◆ Work task ◆
Which lines of the data below hold "Attività"? Copy each of them.

◆ Data to process ◆
+++

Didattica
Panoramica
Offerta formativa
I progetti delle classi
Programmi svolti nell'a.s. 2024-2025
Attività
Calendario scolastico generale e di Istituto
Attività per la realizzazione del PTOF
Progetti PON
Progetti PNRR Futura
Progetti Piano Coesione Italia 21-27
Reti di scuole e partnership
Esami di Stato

+++

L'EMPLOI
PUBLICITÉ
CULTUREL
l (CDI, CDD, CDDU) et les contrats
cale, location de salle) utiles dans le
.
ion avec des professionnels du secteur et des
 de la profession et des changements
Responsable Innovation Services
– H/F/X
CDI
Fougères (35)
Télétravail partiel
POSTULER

+++

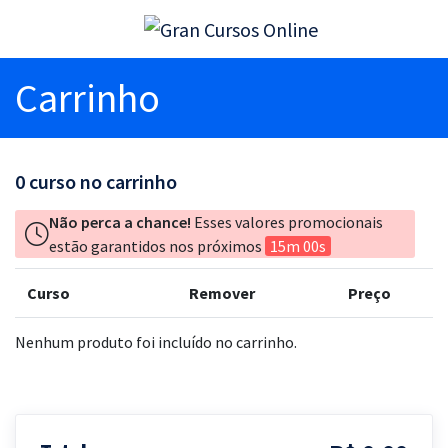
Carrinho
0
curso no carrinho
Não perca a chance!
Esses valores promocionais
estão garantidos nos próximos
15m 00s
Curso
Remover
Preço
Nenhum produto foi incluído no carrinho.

+++

◆ Task response ◆
Attività
Attività per la realizzazione del PTOF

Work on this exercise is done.